What to Photograph and What to Ask
When you go to the GP with a new haemangioma:
- A photograph at each visit, with a ruler or coin for scale, is genuinely useful. Phone camera is fine; consistent lighting and angle helps.
- Note the date you first noticed it (or when it became more prominent).
- Ask about referral if it's near the eye, on the lip, on the nasal tip, on the ear, segmental on the face, or in a high-risk ulceration area.
- Ask for confirmation of the diagnosis if there's any doubt — the differential includes port-wine stain, congenital haemangioma, and rarer vascular lesions, each of which has a different course.

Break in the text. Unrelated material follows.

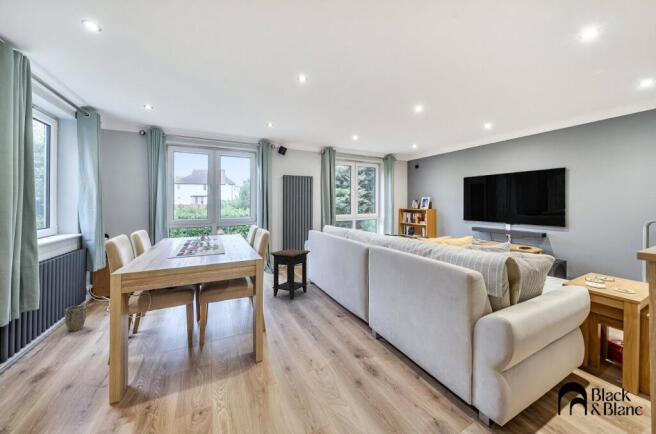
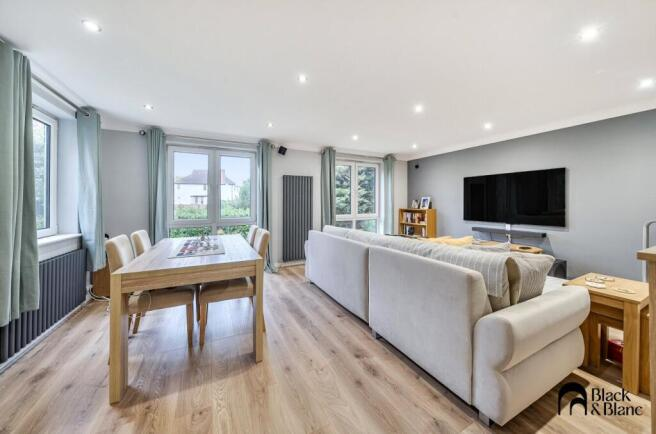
- side table [269,248,311,301]
- plant pot [64,304,87,332]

The summary worth holding: most strawberry marks are a phase that resolves itself — sometimes the cosmetic worst of it lasts a year or two, but the underlying lesion is benign, the natural history is predictable, and modern treatment for the minority that need it is highly effective. The active job of parenting one is photographing the trajectory and bringing the small list of red-flag features to attention promptly.
Key Takeaways
Infantile haemangiomas — strawberry marks — are the commonest vascular tumours of infancy, appearing in around 4–5% of babies, more often in girls, premature, and multiple-birth babies. They usually aren't visible at birth (or show only as a faint pink area), grow fastest between one and three months, plateau by three to five months, then slowly shrink and fade over years. About half are gone by age three, 70–90% by age ten. Most need nothing more than reassurance and a few photos for the records. The minority that need treatment do so for one of three reasons: location (eye, lip, nasal tip, ear, large/segmental face), size with risk of internal involvement, or ulceration. First-line treatment is oral propranolol, started under paediatric specialist supervision — and it has transformed outcomes for the small number of haemangiomas that do need intervention.